How do we encode missing categorical values?

Hi,
I’m a beginner so please bear with me for this question.

I have been trying to use XGBoost to handle the missing values in my data. I have a column (categorical) that has quite a few NaN values. From what I read online, we don’t have to handle the missing values but XGB handles it.

# fit model no training data
model = XGBClassifier(enable_categorical=True)
model.fit(X_train, y_train)

But when I run it with my dataset, I get this error.

ValueError: DataFrame.dtypes for data must be int, float, bool or categorical.  When
                categorical type is supplied, DMatrix parameter
                `enable_categorical` must be set to `True`.STATE, OCCUPATION, INCOME_GROUP

STATE, OCCUPATION, INCOME_GROUP are my categorical variables as it is without encoding and having missing values.

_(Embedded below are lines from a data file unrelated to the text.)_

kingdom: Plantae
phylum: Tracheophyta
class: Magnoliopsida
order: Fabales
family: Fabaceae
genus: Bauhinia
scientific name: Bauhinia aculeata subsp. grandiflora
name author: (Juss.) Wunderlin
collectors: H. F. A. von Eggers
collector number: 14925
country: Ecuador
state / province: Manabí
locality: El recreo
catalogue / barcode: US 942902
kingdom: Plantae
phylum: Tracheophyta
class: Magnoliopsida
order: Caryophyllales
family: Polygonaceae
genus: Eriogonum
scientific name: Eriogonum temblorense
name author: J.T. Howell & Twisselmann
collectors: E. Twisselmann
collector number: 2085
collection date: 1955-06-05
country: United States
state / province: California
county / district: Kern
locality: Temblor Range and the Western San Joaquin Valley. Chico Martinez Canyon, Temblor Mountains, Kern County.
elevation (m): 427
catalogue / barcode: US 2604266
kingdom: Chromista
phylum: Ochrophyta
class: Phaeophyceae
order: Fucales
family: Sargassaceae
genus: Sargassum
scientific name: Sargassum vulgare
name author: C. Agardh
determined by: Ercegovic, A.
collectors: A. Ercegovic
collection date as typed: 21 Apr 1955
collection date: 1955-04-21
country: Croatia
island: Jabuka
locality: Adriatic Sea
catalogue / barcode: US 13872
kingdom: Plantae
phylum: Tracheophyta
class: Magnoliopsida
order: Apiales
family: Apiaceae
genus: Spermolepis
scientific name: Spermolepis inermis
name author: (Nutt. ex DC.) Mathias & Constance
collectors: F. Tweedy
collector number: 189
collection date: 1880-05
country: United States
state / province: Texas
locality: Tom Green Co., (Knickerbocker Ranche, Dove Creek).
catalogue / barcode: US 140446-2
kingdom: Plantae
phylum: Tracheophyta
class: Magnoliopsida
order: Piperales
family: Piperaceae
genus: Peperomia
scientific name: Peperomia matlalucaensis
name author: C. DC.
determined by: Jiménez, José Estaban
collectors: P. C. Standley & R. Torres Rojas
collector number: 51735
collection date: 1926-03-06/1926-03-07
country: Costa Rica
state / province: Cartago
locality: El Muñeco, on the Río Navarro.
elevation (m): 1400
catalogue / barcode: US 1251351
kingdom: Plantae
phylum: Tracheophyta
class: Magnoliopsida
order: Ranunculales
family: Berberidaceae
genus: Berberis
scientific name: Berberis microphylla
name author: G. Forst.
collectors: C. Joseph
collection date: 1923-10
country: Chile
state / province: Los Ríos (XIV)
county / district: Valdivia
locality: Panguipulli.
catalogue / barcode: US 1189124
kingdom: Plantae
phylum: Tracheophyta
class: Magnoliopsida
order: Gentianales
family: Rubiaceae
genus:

Do I have to encode my categorical data? Or is there some other way so that I can pass my data to this classifier?

I’m not sure how to encode my data because it has NaNs in it. Can someone please help me with this?

XGBClassifier(enable_categorical=True)

This parameter is only added a few days ago and hasn’t been released yet, don’t use it. :wink:

Do I have to encode my categorical data?

For now yes. There are plenty of encoding methods you can try with sklearn first, from basic one-hot encoding to target encoding.

I’m not sure how to encode my data because it has NaNs in it.

  • You can impute the data before encoding.
  • Or you can remove those rows before running encoding, and put them back afterward with NaN filled in corresponding columns and let XGBoost handle them.
1 Like

Thank you very much for this response. I’ll work on it now.